:: Required work ::
Please write out the whole listing that follows exactly; the pictures stay out.
=== Begin Enclosure ===
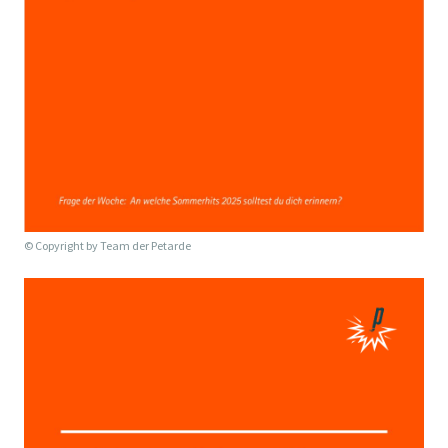
© Copyright by
Team der Petarde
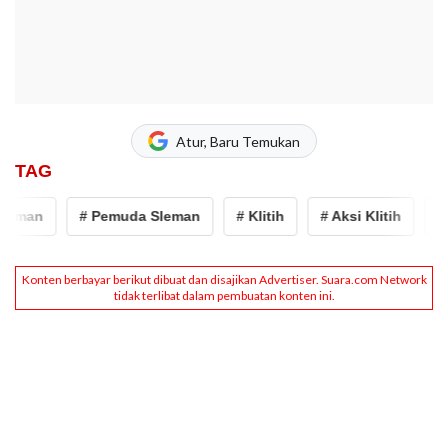
Atur, Baru Temukan
TAG
eman
# Pemuda Sleman
# Klitih
# Aksi Klitih
# ke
=== End Enclosure ===
:: Answer to this problem ::
© Copyright by
Team der Petarde
Atur, Baru Temukan
TAG
eman
# Pemuda Sleman
# Klitih
# Aksi Klitih
# ke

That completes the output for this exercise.